1350-1400: From Middle English, a descriptor of the Old Testament people of coastal Palestine who made war on the Israelites, from Old French Philistin, from Late Latin Philistīnī (plural), from Late Greek Philistinoi (plural), all ultimately derived from the Hebrew P'lishtim, (people of P'lesheth (Philistia)).  In Akkad, word was Palastu and in Egyptian Palusata.  The meaning "person felt by the writer or speaker to be deficient in liberal culture" dates from 1827, used originally by Scottish polymath Thomas Carlyle (1798-1881) and popularized by him and English poet Matthew Arnold (1822–1888), both borrowing from the German Philister (enemy of God's word (literally "Philistine," inhabitants of a Biblical land, neighbors (and enemies) of Israel)).  In English, philistine had been used in the humorous figurative sense of "an unfeeling enemy" since circa 1600.  The related noun is philistinism.

It was popularized in German student slang as a contemptuous term by the “gownies” for the "townies" and hence, by extension, to any uncultured or uneducated person.  This apparently derived from the use of the biblical text "the Philistines be upon you, Samson" (Judges 16) in a memorial service for a Jena university student who died as the result of a town versus gown squabble in 1693 (sometimes cited as 1689) which had turned more than usually violent, several Germans beaten to death.  The usual convention in English applies: It’s Philistine with a capital P if referring to those of biblical description and philistine with a lower-case p when deriding those whose lives are thought culturally barren.

Writers

Vladimir Nabokov thought finding obscenity in works of art was philistinism and that art should be criticized only if banal or technically inept.  Art could explore any number of obscenities but, however representational, could not be obscene.
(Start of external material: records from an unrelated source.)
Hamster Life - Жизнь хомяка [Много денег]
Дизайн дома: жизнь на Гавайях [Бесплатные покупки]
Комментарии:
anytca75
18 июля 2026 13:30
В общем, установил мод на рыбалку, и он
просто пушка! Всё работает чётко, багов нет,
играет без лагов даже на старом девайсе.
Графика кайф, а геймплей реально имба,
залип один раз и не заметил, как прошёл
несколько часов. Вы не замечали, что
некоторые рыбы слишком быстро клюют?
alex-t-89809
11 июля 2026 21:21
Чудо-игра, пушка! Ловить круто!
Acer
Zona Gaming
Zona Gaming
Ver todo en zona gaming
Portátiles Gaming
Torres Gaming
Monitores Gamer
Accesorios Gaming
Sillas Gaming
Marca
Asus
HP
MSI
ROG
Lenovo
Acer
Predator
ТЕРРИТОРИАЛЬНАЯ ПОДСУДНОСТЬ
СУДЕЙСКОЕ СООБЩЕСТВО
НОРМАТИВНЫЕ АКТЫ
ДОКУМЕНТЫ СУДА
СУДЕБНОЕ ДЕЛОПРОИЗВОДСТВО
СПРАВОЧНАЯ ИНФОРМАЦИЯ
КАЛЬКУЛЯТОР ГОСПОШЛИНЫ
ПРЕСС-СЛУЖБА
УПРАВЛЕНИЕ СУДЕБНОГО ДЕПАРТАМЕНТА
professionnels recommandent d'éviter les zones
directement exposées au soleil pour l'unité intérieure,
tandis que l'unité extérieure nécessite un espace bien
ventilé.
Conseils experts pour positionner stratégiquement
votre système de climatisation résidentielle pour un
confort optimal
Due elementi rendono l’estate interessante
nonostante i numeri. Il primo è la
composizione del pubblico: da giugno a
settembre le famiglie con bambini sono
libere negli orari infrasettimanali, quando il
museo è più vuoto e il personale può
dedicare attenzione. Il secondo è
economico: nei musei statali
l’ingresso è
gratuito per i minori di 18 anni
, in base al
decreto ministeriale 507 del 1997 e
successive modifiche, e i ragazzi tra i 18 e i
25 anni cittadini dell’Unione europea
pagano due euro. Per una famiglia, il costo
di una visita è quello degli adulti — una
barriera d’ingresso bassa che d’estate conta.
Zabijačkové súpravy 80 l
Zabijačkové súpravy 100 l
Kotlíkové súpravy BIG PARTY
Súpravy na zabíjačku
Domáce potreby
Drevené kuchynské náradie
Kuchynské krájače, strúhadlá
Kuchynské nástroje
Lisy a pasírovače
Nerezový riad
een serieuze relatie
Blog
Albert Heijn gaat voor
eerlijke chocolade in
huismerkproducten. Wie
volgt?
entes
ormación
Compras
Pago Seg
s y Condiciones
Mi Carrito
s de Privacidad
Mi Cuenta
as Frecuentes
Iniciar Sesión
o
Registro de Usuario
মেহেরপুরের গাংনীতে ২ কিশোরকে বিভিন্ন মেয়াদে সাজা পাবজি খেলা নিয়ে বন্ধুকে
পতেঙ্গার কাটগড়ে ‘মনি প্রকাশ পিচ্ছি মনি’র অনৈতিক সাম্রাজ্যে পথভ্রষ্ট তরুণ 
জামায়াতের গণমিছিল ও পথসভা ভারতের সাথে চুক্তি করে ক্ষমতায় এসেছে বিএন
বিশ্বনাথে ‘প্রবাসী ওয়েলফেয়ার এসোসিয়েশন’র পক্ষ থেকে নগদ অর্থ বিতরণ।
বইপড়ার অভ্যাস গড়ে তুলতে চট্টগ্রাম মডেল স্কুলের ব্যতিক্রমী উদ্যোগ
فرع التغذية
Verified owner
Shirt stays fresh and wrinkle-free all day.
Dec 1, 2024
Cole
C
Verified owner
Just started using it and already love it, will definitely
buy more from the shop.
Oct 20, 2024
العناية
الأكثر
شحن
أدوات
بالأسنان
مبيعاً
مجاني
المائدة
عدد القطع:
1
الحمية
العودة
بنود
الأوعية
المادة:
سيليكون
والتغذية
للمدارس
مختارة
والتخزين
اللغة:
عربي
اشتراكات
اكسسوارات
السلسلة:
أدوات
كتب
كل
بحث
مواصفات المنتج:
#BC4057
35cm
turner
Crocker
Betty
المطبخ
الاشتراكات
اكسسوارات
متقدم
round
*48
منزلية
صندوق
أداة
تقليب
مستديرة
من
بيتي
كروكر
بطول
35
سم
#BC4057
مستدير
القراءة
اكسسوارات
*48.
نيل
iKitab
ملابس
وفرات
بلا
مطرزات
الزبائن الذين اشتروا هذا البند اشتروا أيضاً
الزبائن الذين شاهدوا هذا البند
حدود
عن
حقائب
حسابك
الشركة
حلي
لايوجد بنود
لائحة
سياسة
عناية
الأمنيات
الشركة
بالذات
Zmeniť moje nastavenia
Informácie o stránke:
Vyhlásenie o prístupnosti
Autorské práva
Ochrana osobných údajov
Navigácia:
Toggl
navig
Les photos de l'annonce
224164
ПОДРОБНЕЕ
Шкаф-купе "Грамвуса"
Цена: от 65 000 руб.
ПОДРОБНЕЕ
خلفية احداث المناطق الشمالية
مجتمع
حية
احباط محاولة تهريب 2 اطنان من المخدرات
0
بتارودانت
Nietzsche felt himself surrounded by philistines, identifying the worst of the breed as those critical of his writings; such behavior he reduced to an almost clinical condition, accusing them of lacking “true unity” and able to understand any form of style only“...in the negative”.  Martin Amis may have harbored a similar notion, although the quote attributed to him as finding philistinism “…in anyone who preferred television to his novels” may be apocryphal.

Fleet Street’s Tory tabloids liked to hire philistines as columnists.  Few displayed any self-awareness in their shark-feeding populism though Bernard Levin (1928-2004), while at the Daily Mail, affected the style of a philistine proud of his ignorance.  The Mail’s readership enjoyed the solidarity.

The Battle between the Philistines and the Israelites (circa 1580) by Jacopo Robusti (1518-1594).